▶ _TRY IT_
Retype the stretch of the drawer slide text from "The drawer slide control mechanism 51 is" through "and described herein." with no changes.

▶ _TEXT SHOWN_
* * * * *
The drawer slide control mechanism 51 is provided in conjunction with cooperating drawer rails, namely a cabinet rail 3a and a drawer rail 3b having a wheeled rolling mechanism. While the details shown in conjunction with the drawer rail 3b and the cabinet rail 3a shown in FIGS. 5-10 may differ from those depicted in FIGS. 1-4, its should be apparent to those skilled in the art that the present invention can easily be adapted to accommodate variations in drawer slide rail designs, and the present invention is not limited to the specific embodiments shown and described herein.

FIG. 6 is an exploded, cabinet-side perspective view of the drawer slide control mechanism 51 shown in FIG. 5. The drawer slide control mechanism 51 includes a drawer latch bracket 70 having a main plain and an engagement tab 71 extending perpendicularly from an upper portion of the main plane thereof. The drawer latch bracket 70 also includes a stabilizing foot 72, which is a protrusion extending outwardly from a lower portion of the main plane of the drawer latch bracket 70, substantially parallel with respect to the engagement tab 71. As shown in FIG. 11, the bottom surface 72b of the stabilizing foot 72 includes a plurality of snap-fit, locking mating members 73, 74 extending downwardly therefrom. The mating members include at least one chamfered post 73 and at least a pair of posts 74 (three as shown in FIG. 11), each including a post portion 74a and an elongate foot portion 74b extending outwardly from a lower surface of the post portion 74a.

The drawer latch bracket 70 attaches directly to a surface of the drawer rail 3b, such as the upper surface or lip 3c as shown, or any other surface as dictated by the particular requirements associated with the design constraints of the drawer slide rail system. As shown in FIGS. 6, 8, 9, and as best seen in FIG. 11, the snap-fit, locking mating members 73, 74 provided on the drawer latch bracket 70 mechanically mate with and lockingly engage a corresponding mating member, such as an opening portion 31, 32 on the lip 3c of the drawer rail 3b, to quickly and easily fasten and securely hold the drawer latch bracket 70 in place on the drawer rail 3b without the use of tools, adhesives or other fastener members such as screws or nails or the like. It is also possible to remove the drawer latch bracket 70 from its installed position without the use of additional tools due to the spring memory characteristics of the materials from which the drawer latch bracket 70 is preferably made. The snap-fit, locking mating members 73, 74 can be reversibly disengaged from the corresponding mating members (e.g., openings 31, 32) upon the application of sufficient and specific force and direction, as one skilled in the art should readily appreciate, but will not readily disengage under the normal use circumstances of the drawer.
* * * * *
▶ _COLLECTED MATERIAL_
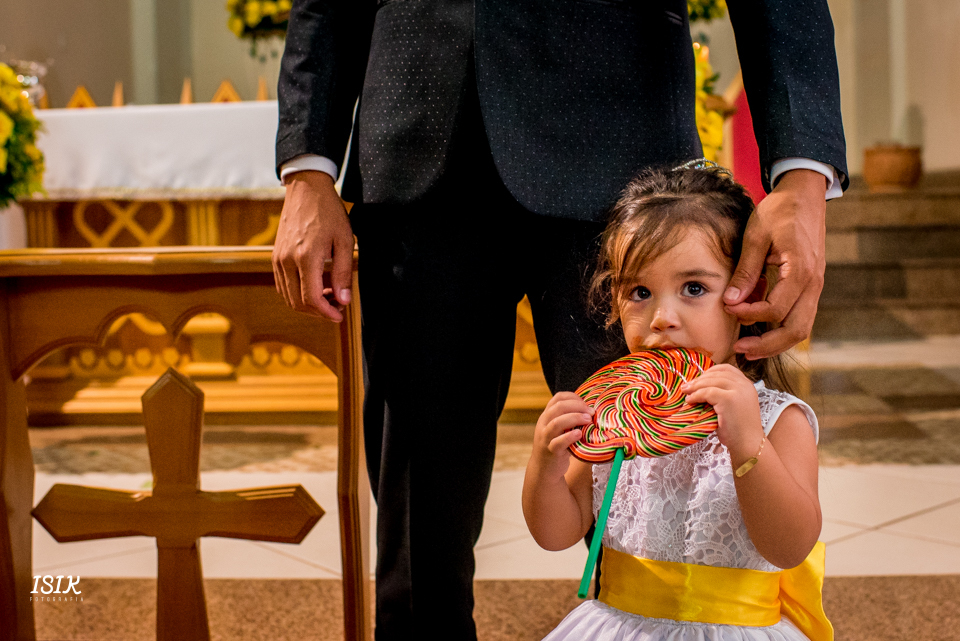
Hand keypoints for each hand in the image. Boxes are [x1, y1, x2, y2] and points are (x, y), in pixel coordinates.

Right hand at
* * * * *
▶ _EXERCISE SOLUTION_
The drawer slide control mechanism 51 is provided in conjunction with cooperating drawer rails, namely a cabinet rail 3a and a drawer rail 3b having a wheeled rolling mechanism. While the details shown in conjunction with the drawer rail 3b and the cabinet rail 3a shown in FIGS. 5-10 may differ from those depicted in FIGS. 1-4, its should be apparent to those skilled in the art that the present invention can easily be adapted to accommodate variations in drawer slide rail designs, and the present invention is not limited to the specific embodiments shown and described herein.